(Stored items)
....

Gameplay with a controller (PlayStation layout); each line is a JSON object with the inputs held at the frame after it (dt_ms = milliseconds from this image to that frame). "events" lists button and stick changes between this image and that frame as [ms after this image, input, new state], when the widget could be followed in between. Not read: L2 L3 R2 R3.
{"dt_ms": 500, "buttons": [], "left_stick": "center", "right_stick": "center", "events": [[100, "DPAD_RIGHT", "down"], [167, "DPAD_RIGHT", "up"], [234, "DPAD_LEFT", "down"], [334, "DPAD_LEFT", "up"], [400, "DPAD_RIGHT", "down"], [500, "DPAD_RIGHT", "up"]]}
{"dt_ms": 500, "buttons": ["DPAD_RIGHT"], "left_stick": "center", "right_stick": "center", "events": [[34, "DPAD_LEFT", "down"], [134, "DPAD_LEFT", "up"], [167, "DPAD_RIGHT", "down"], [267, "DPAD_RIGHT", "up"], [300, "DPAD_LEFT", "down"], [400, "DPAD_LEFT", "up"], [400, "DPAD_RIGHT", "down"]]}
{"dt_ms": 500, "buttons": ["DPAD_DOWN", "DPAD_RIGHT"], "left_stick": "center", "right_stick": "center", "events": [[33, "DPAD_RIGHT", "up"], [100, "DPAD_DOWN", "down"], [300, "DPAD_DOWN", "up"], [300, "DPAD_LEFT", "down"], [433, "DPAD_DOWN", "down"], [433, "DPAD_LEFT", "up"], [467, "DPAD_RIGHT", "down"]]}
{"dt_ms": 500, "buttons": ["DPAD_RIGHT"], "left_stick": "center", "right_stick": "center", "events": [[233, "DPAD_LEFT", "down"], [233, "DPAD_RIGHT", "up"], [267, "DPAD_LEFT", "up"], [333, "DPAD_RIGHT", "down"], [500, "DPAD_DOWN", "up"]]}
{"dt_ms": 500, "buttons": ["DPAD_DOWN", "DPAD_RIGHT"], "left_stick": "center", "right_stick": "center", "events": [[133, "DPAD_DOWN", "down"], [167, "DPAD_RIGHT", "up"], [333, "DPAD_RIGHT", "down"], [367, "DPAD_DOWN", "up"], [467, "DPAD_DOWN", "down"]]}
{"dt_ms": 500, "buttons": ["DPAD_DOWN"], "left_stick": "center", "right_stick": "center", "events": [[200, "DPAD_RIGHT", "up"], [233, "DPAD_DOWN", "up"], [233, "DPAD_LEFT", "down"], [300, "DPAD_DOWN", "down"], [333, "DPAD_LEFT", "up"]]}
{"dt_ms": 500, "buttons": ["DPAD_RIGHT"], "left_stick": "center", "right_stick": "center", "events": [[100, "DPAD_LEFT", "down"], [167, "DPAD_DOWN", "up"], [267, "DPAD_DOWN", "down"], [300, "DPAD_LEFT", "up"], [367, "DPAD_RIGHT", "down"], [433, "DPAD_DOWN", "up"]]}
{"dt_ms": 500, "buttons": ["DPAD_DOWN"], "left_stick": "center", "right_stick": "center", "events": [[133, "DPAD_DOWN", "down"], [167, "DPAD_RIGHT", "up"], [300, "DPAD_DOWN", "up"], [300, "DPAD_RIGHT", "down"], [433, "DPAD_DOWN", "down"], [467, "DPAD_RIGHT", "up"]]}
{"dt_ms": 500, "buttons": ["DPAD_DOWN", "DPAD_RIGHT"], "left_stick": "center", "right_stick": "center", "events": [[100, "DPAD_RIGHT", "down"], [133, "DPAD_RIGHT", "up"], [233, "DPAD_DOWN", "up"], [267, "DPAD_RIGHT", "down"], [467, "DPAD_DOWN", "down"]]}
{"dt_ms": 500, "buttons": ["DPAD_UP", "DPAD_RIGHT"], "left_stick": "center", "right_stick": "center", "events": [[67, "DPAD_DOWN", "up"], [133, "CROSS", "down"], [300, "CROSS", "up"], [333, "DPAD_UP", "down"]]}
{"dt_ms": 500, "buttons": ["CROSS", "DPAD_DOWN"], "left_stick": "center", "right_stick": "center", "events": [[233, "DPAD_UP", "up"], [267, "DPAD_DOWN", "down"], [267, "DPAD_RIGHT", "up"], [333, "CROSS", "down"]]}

....

PROBLEM REQUIREMENTS >> Go through the records line by line, and copy each line that holds the string "CROSS".

ANSWER BOX >>
{"dt_ms": 500, "buttons": ["DPAD_UP", "DPAD_RIGHT"], "left_stick": "center", "right_stick": "center", "events": [[67, "DPAD_DOWN", "up"], [133, "CROSS", "down"], [300, "CROSS", "up"], [333, "DPAD_UP", "down"]]}
{"dt_ms": 500, "buttons": ["CROSS", "DPAD_DOWN"], "left_stick": "center", "right_stick": "center", "events": [[233, "DPAD_UP", "up"], [267, "DPAD_DOWN", "down"], [267, "DPAD_RIGHT", "up"], [333, "CROSS", "down"]]}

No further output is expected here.